**What is needed**
Copy out the items below word for word, leaving out the pictures.

****

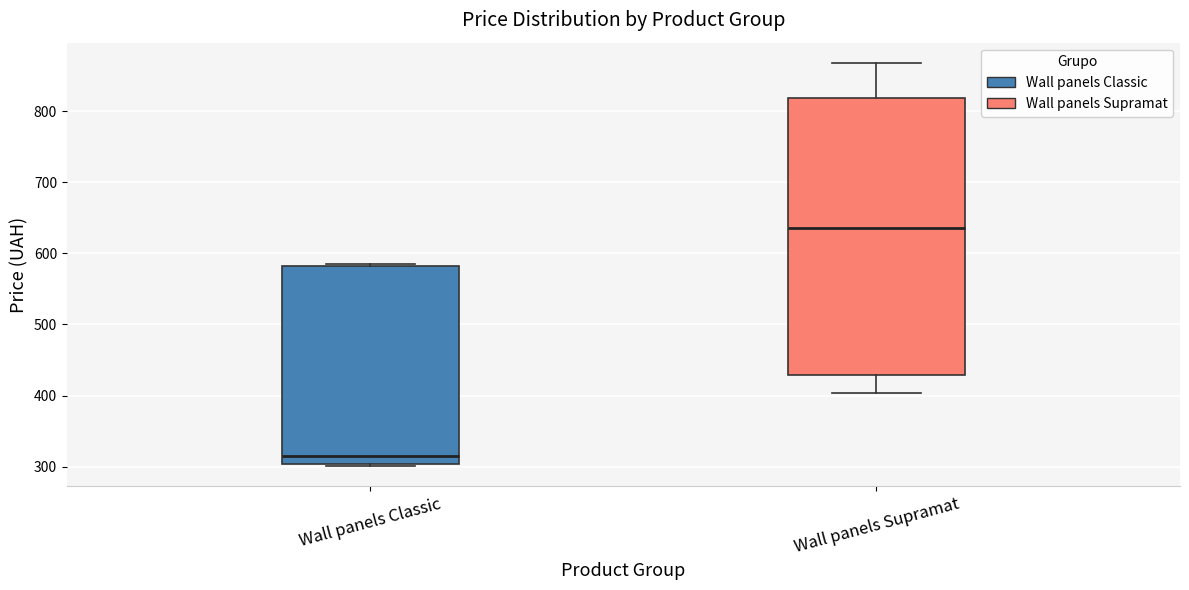

Where does the median line of the box for Wall panels Classic sit on the y-axis? The values are not printed on the chart, so give them approximately, as read against the axis.

310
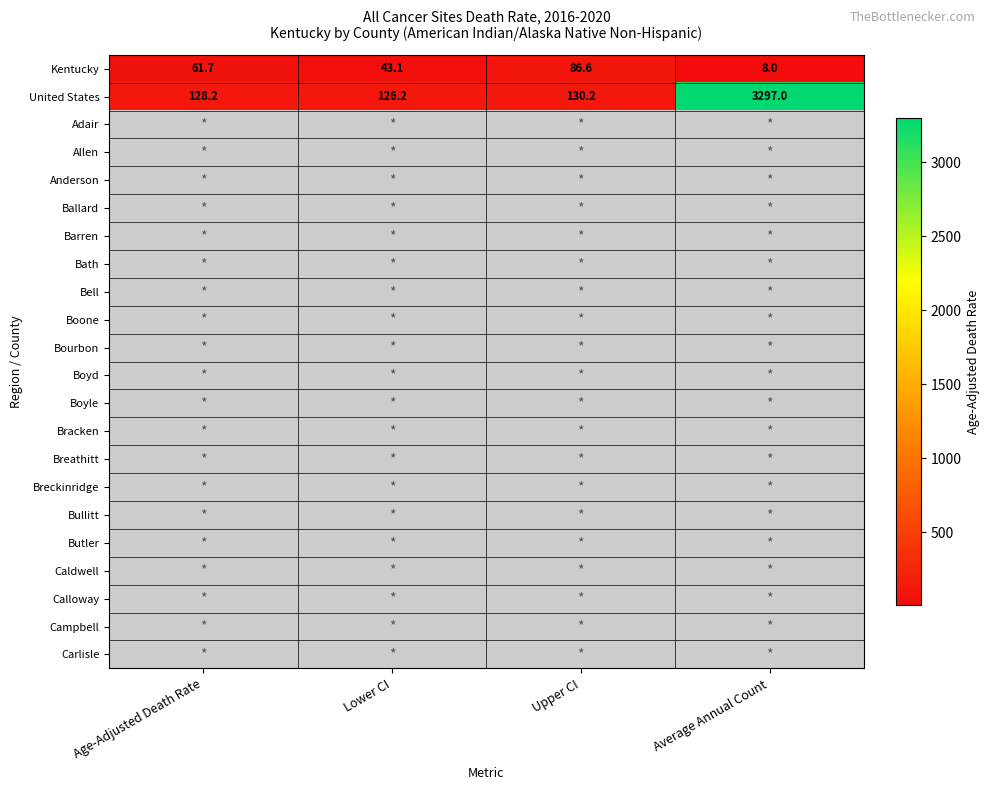

What is the minimum value shown in the chart?

8.0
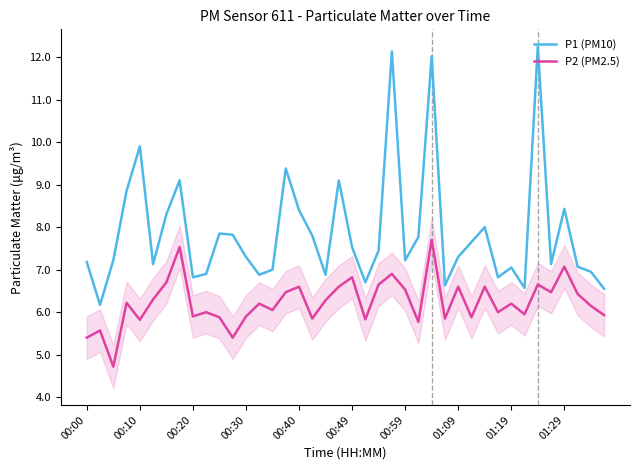

Which series has the largest total across all categories?

P1 (PM10)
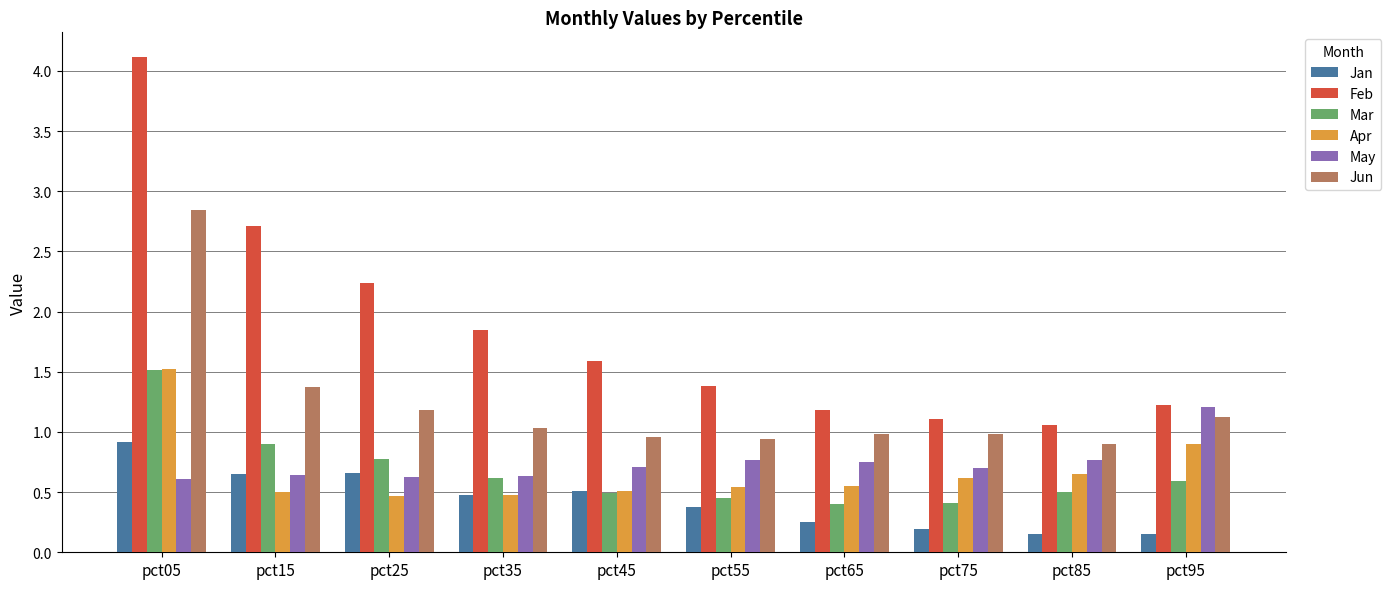

What is the total value across all series at pct45?

4.8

****

**Final answer**
Where does the median line of the box for Wall panels Classic sit on the y-axis? The values are not printed on the chart, so give them approximately, as read against the axis.

310

What is the minimum value shown in the chart?

8.0

Which series has the largest total across all categories?

P1 (PM10)

What is the total value across all series at pct45?

4.8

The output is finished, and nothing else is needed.